Lei auspica un rinnovamento della filosofia che deve necessariamente tener conto della metafisica.
«A me pare che la filosofia contemporanea, inclusa quella italiana, sia accomunata da un secco no alla metafisica, la quale invece incammina l’uomo verso la conoscenza di quanto conta di più: i principi e i fini. Abbastanza diffuso è tuttora l’assunto che la verità sia violenta: una posizione da cui non ci si può attendere niente di buono. Una verità stabile che non muta secondo le mode e le stagioni, è per ogni essere umano una grande benedizione: la verità protegge la vita ed una verità stabile la protegge stabilmente».

La filosofia non può fare a meno della verità. Ma che cos’è la verità e come ci si può arrivare?

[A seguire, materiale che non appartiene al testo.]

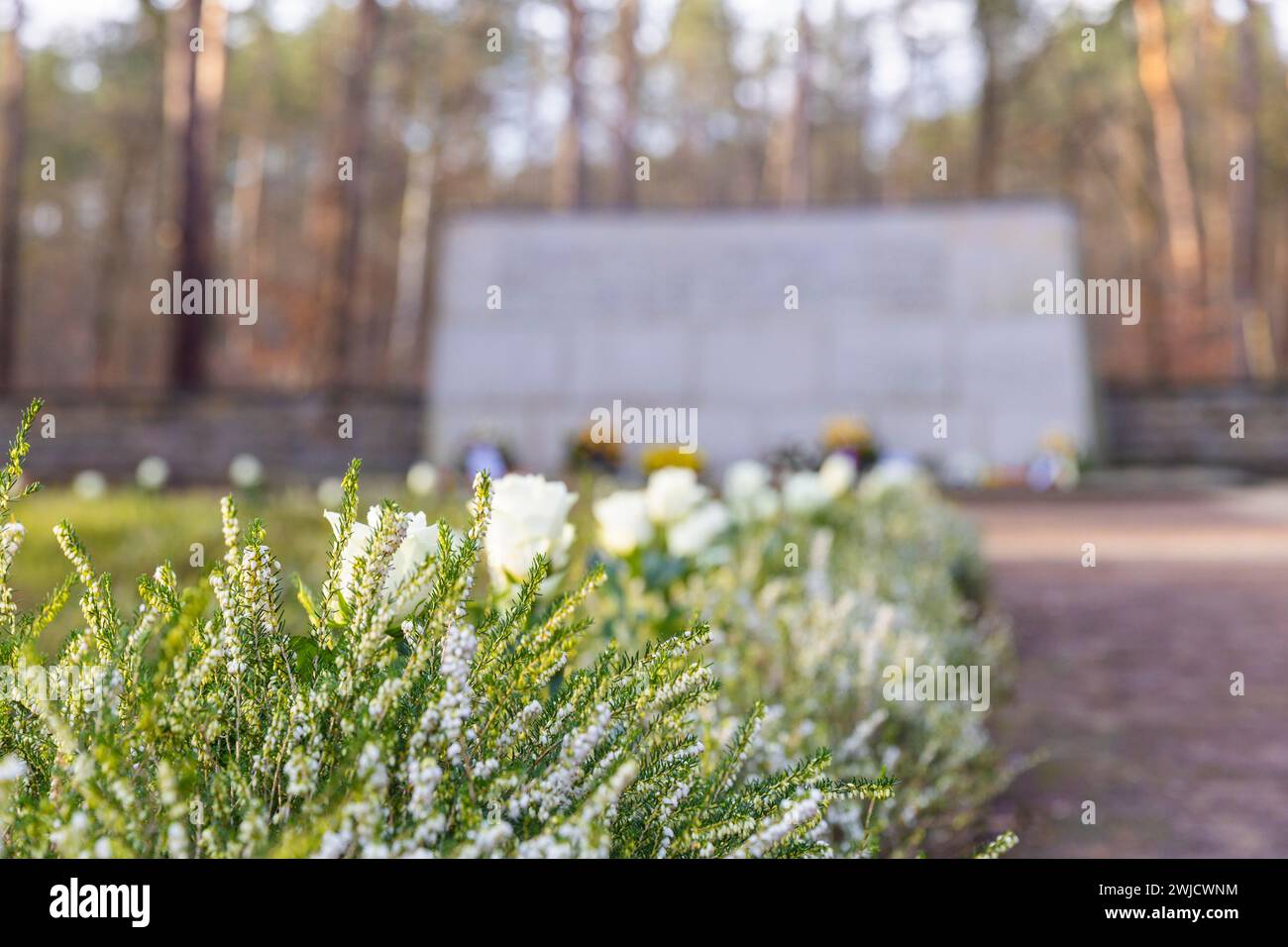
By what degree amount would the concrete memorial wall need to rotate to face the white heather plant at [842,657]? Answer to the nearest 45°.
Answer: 0° — it already faces it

«Verità è dire come stanno le cose, dalle più semplici alle più ardue, e tutta la nostra vita è coinvolta in tale ricerca. Noi non scegliamo di cercare la verità, ma siamo originariamente e già sempre aperti ad essa con tutto il nostro essere. Nessuno vuole essere ingannato e conoscere il falso, mentre tutti desiderano conoscere il vero. Aristotele ha iniziato la sua Metafisica con queste parole: “Tutti gli uomini sono protesi per natura alla conoscenza”. Aggiungerei un motivo antropologico: l’uomo filosofa per essere felice, perché solo la verità lo rende tale. La felicità scaturisce nell’atto stesso del raggiungimento della verità. Il pensare aperto predispone a stupirci dinanzi alla realtà e all’esistenza. La tecnica oggi spegne le domande, ma lo stupore è la chiave della felicità».